**Text shown**.
▬▬▬▬▬▬▬▬▬▬

PER: HON’BLE MR. SAMARESH PRESAD CHOWDHURY, PRESIDING MEMBER
The instant complaint under Section 17 of the Consumer Protection Act, 1986 (for brevity, ‘the Act’) is at the instance of a son and father/intending purchasers against the Developer/Builder Company on the allegation of deficiency in services on the part of developer/builder in respect of a flat and car parking space in a dispute of housing construction.
Succinctly put, the Complainants’ case is that on 13.02.2008 they had entered into an Agreement for Sale with the Opposite Party/Builder to purchase of a flat measuring about 1574 sq. ft. being Apartment No.0602 on the 6th floor, Tower -08, Block-08 and a car parking space in the basement of the said Tower in the complex ‘Harmony’ in Uniworld City, New Town, P.S.- New Town, Action Area-III, Kolkata-700156 at a total consideration of Rs.54,62,632/- under payment plan. In pursuance of the said Sale Agreement, the complainants have paid a total sum of Rs.40,42,115/- on diverse dates through A/C payee cheques out of the total consideration amount of Rs.54,62,632/-. As per terms of the Agreement, the OP was under obligation to handover the subject flat within 31st March, 2011 subject to Force Majeure circumstances. The complainants have alleged that all their attempts and persuasions to get the flat in favour of them on payment of balance consideration amount went in vain. Hence, the complainants approached this Commission with prayer for several reliefs, viz. – to direct the OP to deliver possession of the residential flat and the car parking space and to execute and register the Sale Deed upon receipt of balance consideration amount alternatively to refund the entire amount paid by them in advance together with interest @ 18% p.a., to pay compensation of Rs.30,00,000/- etc.

▬▬▬▬▬▬▬▬▬▬

**Dataset content**.
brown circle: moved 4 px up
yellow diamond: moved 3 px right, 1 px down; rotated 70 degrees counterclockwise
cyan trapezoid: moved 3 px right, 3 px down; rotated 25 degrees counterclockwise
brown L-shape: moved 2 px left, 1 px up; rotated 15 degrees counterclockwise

▬▬▬▬▬▬▬▬▬▬

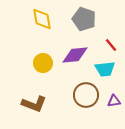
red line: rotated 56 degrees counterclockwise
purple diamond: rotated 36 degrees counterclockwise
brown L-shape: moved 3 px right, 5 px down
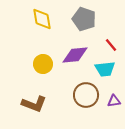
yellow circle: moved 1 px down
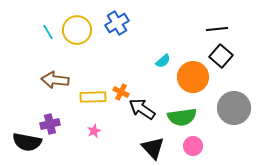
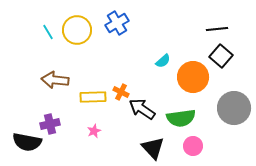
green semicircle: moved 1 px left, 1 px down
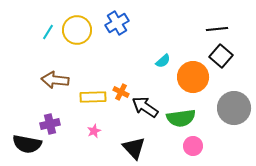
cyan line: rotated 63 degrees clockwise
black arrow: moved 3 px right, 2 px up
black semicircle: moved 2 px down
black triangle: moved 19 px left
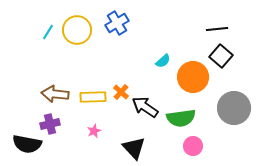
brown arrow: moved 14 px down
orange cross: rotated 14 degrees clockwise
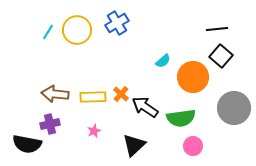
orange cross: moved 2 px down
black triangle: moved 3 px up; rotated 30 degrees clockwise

▬▬▬▬▬▬▬▬▬▬

**Challenges**.
1. In the consumer complaint text, by what date was the builder obliged to hand over the flat?
2. Render part of the records as a numbered list, leaving out blank lines: begin at the line that contains "brown circle: moved 4 px up" and stop after the line that contains "brown L-shape: moved 2".

**Task results**.
1. Within 31st March, 2011, subject to Force Majeure circumstances.

2.
1. brown circle: moved 4 px up
2. yellow diamond: moved 3 px right, 1 px down; rotated 70 degrees counterclockwise
3. cyan trapezoid: moved 3 px right, 3 px down; rotated 25 degrees counterclockwise
4. brown L-shape: moved 2 px left, 1 px up; rotated 15 degrees counterclockwise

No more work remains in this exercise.